Taksaal Short Film Review: Minimum City

Directed by Prasoon Prabhakar, this short film is a solemn snapshot of India’s great middle-class paradox
Taksaal Short Film Review: Minimum City

Director: Prasoon Prabhakar

Cast: Gyanendra Tripathi, Ghanshyam Lalsa, Sanya Bansal, Pawan Singh, Ikhlaque Khan

Taksaal opens with gloomy shots of suburban Mumbai. We see overcast skies, a blinking traffic signal, a lifeless skyscraper. The shots are from a low angle, from the perspective of miniscule humans entangled in the city's web of struggle and survival. The theme is clear: a citizen looking upward rather than downward, dwarfed by the city rather than rejuvenated by it, hoping for better days rather than reflecting on worse ones.

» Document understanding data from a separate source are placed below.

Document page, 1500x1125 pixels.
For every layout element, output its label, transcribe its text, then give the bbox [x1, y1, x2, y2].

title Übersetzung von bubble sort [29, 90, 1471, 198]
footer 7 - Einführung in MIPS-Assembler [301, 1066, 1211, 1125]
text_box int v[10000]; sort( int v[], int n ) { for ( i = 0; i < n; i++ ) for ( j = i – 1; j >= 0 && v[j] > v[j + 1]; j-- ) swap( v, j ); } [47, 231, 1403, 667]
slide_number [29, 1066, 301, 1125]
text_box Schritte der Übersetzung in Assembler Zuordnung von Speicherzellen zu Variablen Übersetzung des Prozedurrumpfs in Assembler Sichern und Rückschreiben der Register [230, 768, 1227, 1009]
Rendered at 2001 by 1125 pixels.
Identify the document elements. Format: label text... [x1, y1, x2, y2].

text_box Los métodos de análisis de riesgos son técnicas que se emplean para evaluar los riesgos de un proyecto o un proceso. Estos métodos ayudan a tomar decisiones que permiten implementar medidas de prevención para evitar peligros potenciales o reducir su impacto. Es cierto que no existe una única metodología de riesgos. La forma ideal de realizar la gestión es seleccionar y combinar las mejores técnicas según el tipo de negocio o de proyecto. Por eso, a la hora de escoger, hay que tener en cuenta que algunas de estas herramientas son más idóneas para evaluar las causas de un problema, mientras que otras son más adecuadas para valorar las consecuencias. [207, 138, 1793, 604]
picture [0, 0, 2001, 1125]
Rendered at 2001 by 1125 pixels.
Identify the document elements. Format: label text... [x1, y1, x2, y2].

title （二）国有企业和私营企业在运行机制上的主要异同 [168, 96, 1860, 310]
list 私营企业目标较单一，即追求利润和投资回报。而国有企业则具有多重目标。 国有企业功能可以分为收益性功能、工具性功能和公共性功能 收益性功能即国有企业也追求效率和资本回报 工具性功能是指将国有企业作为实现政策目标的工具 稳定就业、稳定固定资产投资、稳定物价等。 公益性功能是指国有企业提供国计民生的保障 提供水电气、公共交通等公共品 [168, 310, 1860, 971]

In a few minutes, much of this is confirmed: Sandeep (a terrific Gyanendra Tripathi) is an under-confident adult with a speech defect, a paralyzed father, a horrible boss and a flaky wife.

For the next 30 minutes, director Prasoon Prabhakar crafts the tragic language of a ticking time bomb. We watch, helplessly and knowingly, as Sandeep's life slowly spirals into the land of no return. He is surrounded by people who are designed to push him to the brink. The 'villains' are slight caricatures – the half-estranged wife who wants money for a startup with a male colleague, the filmy boss who seems cruel for the heck of it, his gossipy colleagues speaking in hushed voices.

Taksaal, in the end, is a solemn snapshot of India's great middle-class paradox – a conflicted section caught between two extremes, torn between dreams of lofty terrace views and nightmares of modest street views

But there's a strange profundity to the scenes in which Sandeep cares for his old father – he pours his heart out to the only person who cannot respond. And until the final few moments, there's humanity – like watching an underdog aching to defy society – in the interactions between Sandeep and his office peon. Here are two men who understand each other, but the sociocultural divide is so amplified in big cities like these that all it takes is the threat of instability to dilute this fleeting connection.

The film hints at the inherent presence of metropolitan classism, even in meek men that are at the receiving end of those within the same social bracket. This is evident from the way he chooses to retaliate against the one man "lower" than him – when push comes to shove, the kindred-soul chemistry will always give way to the primal instincts of hierarchal privilege.

We've seen cinematic protagonists like Sandeep before, and we will see them for as long as the world misinterprets the meaning of "the Spirit of Mumbai." Taksaal ends with a piece of poetry that indirectly reveals the true essence of this spirit: it is not a metaphor for kindness and endurance against all odds. It is in fact closer to its literal translation – that of ghosts, the living dead who trudge towards their cramped flats while reflecting on what they might lose instead of what they have gained.

Because Taksaal, in the end, is a solemn snapshot of India's great middle-class paradox – a conflicted section caught between two extremes, torn between dreams of lofty terrace views and nightmares of modest street views.